Teaching a Small Dog the “Down” Behavior
The three most challenging dog behaviors pet owners struggle to teach their dogs are walking on a loose leash, coming when called and lying down on cue. Let’s discuss simple tips for teaching a small dog to lie down. Teaching a small dog to lie down can be challenging, and it’s much different than teaching a large dog.
First, You’ll Need a Few Things
You’ll need 20 pea-sized pieces of yummy treats, a clicker (or verbal marker, such as “yes”) and your dog. Before a dog training session, chop up treats and place them in a bowl or treat bag next to you.
OK, here’s the hard part: Remain silent when training your small dog to lie down. Don’t say “down,” “lie down,” “platz” or whatever the verbal cue will be—this will happen later. Speaking while teaching a new behavior interrupts the learning process. Can you imagine your French teacher babbling while teaching you specific French words? Talking muddles the water. There are two ways to teach a small dog the “down” behavior: using a food lure and capturing the behavior.
Using a Food Lure
In a low distraction area, such as your living room with the TV turned off and/or children napping, sit on the floor with your treats. If your dog tries to mug you, move the treats away. Now, take a treat in your hand and place the food lure right on the tip of your dog’s nose. Think of a food lure as a magnet stuck to your dog’s nose. As the treat moves, so will your dog’s nose.
Front Half Down
With your dog sitting or standing, place the food lure on the tip of your dog’s nose and slowly lower the treat straight down to the floor. A dog will follow the lure, but sometimes “fall off,” so move the lure slowly. (Of course, it’s totally acceptable for your dog to nibble on the food lure as you lower it.)
The moment your dog follows the food lure and the front half of his body is almost on the ground, click and give your dog the treat. Practice this 4-5 times, and end the session for 5 minutes or so.
RELATED: Can a Dog Be Too Food Motivated?
Back End Goes Down
It’s time to teach your dog to lower his entire body to the ground. Place the food lure on your dog’s nose, and lower it to the ground. Once he lowers his head, wait a few seconds for him to lower his rear end too and place his elbows on the ground.
If your dog pops back up into a stand, lure him down again and wait a few seconds. Usually, a dog will lower his rear end into a crouch, so click and reward this behavior. Continue practicing until his elbows touch the ground.
Capturing the Behavior
Many pet owners swear their small dogs just won’t lie down. Hmm, dogs have to sleep, right? Dogs lie around the house right? Capturing your dog lying down is a great way to teach your dog the “down” behavior.

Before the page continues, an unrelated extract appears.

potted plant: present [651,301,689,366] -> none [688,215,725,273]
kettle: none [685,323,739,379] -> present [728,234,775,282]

Grab your dog training treats and bring your dog inside the bathroom. You may need to toss a few treats inside the bathroom to reassure your dog it’s not bath time. Now, close the door and have a seat on the toilet (yes, you can multi-task during this training session 🙂 ).

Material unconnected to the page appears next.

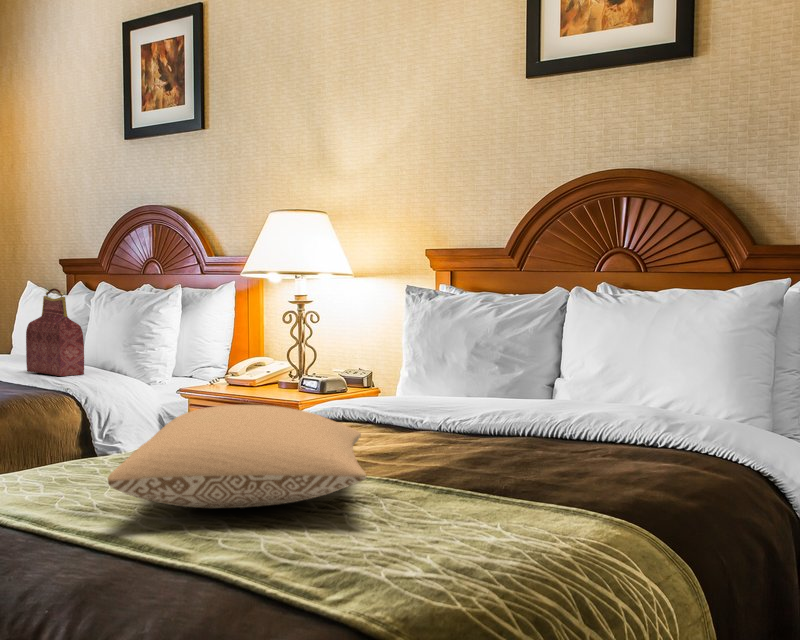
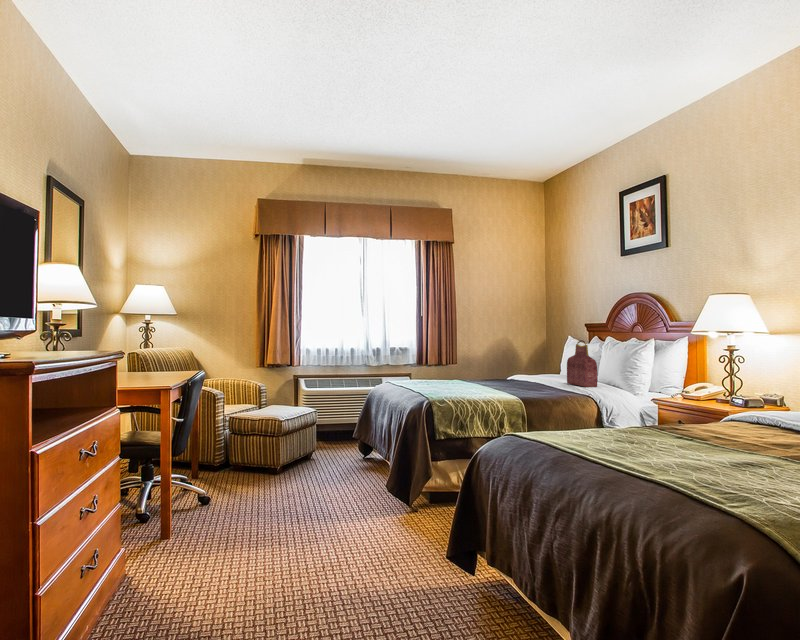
pillow: present [108,405,366,508] -> none [615,407,762,460]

Watch your dog from the corner of your eye. The moment he lies down, click and toss a treat across the bathroom. Say nothing and wait for him to lie down again, then click and treat the moment he does. Practice a couple of times, and soon your small dog will lie down and look right at you. Reward it! 🙂
Sit on the ground with both legs straight out in front of you. Bend your left leg upward to form a triangle. Using your right hand, lure your dog under your bent left leg. As he crawls under your leg, he’s forced in a “down” position, so click and treat the moment this happens. Practice a few more times, then end the training session.
Next, Add a Cue
Practice teaching your small dog to lie down several times a day for 1-2 minutes. End the session by placing unused treats in the refrigerator for your next dog training session and putting your clicker in a drawer. Soon, your dog will offer a “down” behavior with neither food lures nor bent knees. When this happens, it’s time to add a verbal or visual cue.